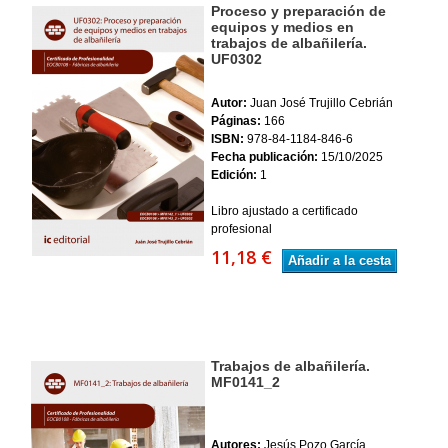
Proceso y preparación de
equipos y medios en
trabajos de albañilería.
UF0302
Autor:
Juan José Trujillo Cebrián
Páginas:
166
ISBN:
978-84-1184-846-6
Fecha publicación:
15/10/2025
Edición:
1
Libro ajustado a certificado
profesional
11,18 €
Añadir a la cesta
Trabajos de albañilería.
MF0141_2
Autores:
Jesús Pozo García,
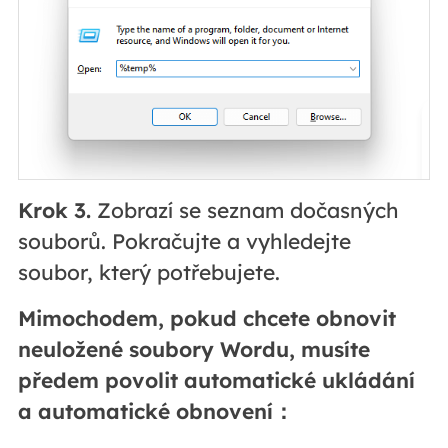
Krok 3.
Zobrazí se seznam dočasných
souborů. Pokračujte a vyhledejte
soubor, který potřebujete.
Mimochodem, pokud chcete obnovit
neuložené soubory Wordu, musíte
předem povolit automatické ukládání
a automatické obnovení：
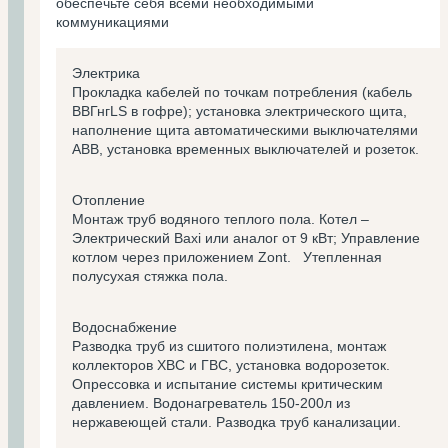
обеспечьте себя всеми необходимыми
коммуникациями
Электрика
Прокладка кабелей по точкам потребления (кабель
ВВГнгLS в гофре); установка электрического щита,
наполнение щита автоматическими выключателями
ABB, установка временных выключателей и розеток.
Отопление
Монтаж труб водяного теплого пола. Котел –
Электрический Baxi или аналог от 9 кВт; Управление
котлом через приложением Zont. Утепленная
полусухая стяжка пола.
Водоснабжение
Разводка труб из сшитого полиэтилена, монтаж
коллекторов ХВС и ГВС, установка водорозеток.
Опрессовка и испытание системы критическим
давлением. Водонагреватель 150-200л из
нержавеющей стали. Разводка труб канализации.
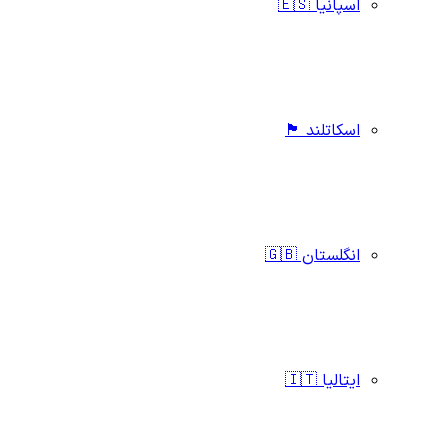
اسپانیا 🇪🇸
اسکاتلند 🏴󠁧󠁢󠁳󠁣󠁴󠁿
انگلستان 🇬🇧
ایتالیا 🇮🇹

================================

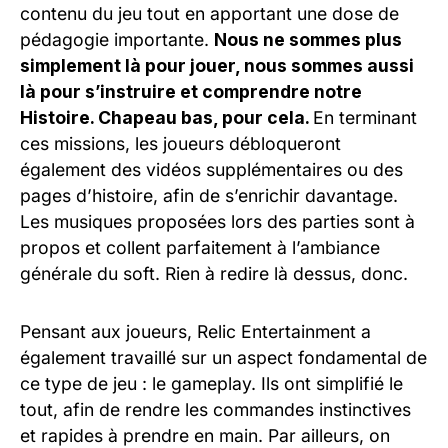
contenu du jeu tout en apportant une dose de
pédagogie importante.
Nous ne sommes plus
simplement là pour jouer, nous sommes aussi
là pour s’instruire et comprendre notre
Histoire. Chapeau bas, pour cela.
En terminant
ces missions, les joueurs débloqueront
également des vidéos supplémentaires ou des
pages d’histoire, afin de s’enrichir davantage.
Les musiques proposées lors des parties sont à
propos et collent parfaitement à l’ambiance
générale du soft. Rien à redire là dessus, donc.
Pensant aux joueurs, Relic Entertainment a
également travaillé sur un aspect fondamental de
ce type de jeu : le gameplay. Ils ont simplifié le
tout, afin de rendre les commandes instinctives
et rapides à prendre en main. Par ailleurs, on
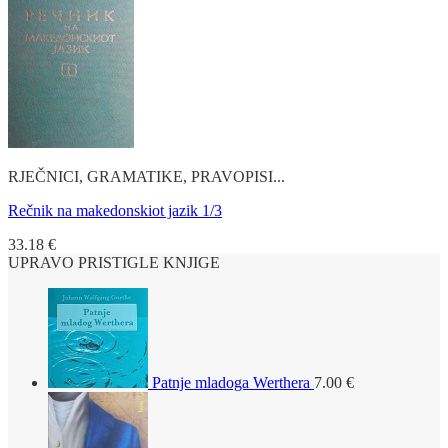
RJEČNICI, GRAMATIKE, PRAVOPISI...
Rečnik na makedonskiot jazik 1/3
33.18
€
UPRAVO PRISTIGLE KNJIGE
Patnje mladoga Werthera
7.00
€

================================

> Task details:
Retype the entries above exactly, but only from the line containing "également des vidéos supplémentaires ou des" through the line containing "tout, afin de", both included.

> Solved exercise:
également des vidéos supplémentaires ou des
pages d’histoire, afin de s’enrichir davantage.
Les musiques proposées lors des parties sont à
propos et collent parfaitement à l’ambiance
générale du soft. Rien à redire là dessus, donc.
Pensant aux joueurs, Relic Entertainment a
également travaillé sur un aspect fondamental de
ce type de jeu : le gameplay. Ils ont simplifié le
tout, afin de rendre les commandes instinctives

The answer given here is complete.